AIM OF THE EXERCISE: Write out the entries below again with every "True or false?" swapped for "Yes or no?", leaving everything else unchanged.

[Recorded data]
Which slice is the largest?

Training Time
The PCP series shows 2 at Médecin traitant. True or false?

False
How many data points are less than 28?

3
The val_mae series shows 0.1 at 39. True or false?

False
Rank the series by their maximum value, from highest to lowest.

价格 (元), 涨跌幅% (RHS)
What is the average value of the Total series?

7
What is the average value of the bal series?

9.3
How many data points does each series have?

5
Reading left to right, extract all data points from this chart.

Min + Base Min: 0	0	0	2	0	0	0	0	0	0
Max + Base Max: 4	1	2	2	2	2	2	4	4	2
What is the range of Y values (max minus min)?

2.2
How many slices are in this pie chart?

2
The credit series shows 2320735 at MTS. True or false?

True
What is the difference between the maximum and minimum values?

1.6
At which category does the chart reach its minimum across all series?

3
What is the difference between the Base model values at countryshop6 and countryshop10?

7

EXERCISE ANSWER:
Which slice is the largest?

Training Time
The PCP series shows 2 at Médecin traitant. Yes or no?

False
How many data points are less than 28?

3
The val_mae series shows 0.1 at 39. Yes or no?

False
Rank the series by their maximum value, from highest to lowest.

价格 (元), 涨跌幅% (RHS)
What is the average value of the Total series?

7
What is the average value of the bal series?

9.3
How many data points does each series have?

5
Reading left to right, extract all data points from this chart.

Min + Base Min: 0	0	0	2	0	0	0	0	0	0
Max + Base Max: 4	1	2	2	2	2	2	4	4	2
What is the range of Y values (max minus min)?

2.2
How many slices are in this pie chart?

2
The credit series shows 2320735 at MTS. Yes or no?

True
What is the difference between the maximum and minimum values?

1.6
At which category does the chart reach its minimum across all series?

3
What is the difference between the Base model values at countryshop6 and countryshop10?

7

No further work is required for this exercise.